Was Rainer Hoffmann - als er dies der NRhZ mitteilte - noch nicht wusste, da er in Recklinghausen und nicht in Köln wohnt: Konstantin Neven DuMont, der in dem aus sechs Journalisten und Verlegern bestehenden Beschwerdeausschuß 2 an der Ablehnung seiner Beschwerde beteiligt war, ist als Sohn des Kölner Ehrenbürgers Alfred Neven DuMont Geschäftsführer des Verlags M.DuMont Schauberg, zu dessen Konzern seit 1999 auch die Kölnische Rundschau gehört.
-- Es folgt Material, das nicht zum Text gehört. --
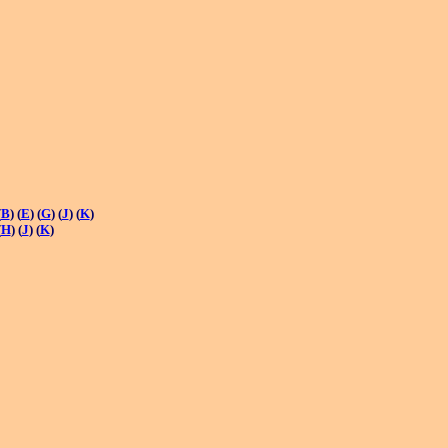
(
B
) (
E
) (
G
) (
J
) (
K
)
(
H
) (
J
) (
K
)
Dass er sich bei Diskussion und Abstimmung über Hoffmanns Beschwerde für befangen erklärt oder der Stimme enthalten haben könnte, wird im Bericht über die Entscheidung nicht erwähnt. Und dass er das anonym gehaltene "mitwirkende Mitglied" gewesen sein könnte, das Hoffmanns Beschwerde für berechtigt erklärt hat, kann er der NRhZ ja gern mitteilen. Das werden wir dann in der nächsten Ausgabe selbstverständlich veröffentlichen.

Bis dahin werden Neven DuMont junior und der Deutsche Presserat mit dem Vorwurf leben müssen, dass auch sie je eine "weiße Rose" verdient haben. Denn der in der Rechtsprechung wichtige Begriff der Befangenheit gilt für sie offenbar ebenso wenig wie die oben erwähnte Ziffer 1 des Pressekodex. Gerichtsurteile, an denen befangene Richter oder Schöffen mitgewirkt haben, können auf Antrag nachträglich für ungültig erklärt und müssen dann neu verhandelt werden. Warum sollte das nicht für Entscheidungen des Presserats gelten, dürfte sich nun auch Rainer Hoffmann fragen. (PK)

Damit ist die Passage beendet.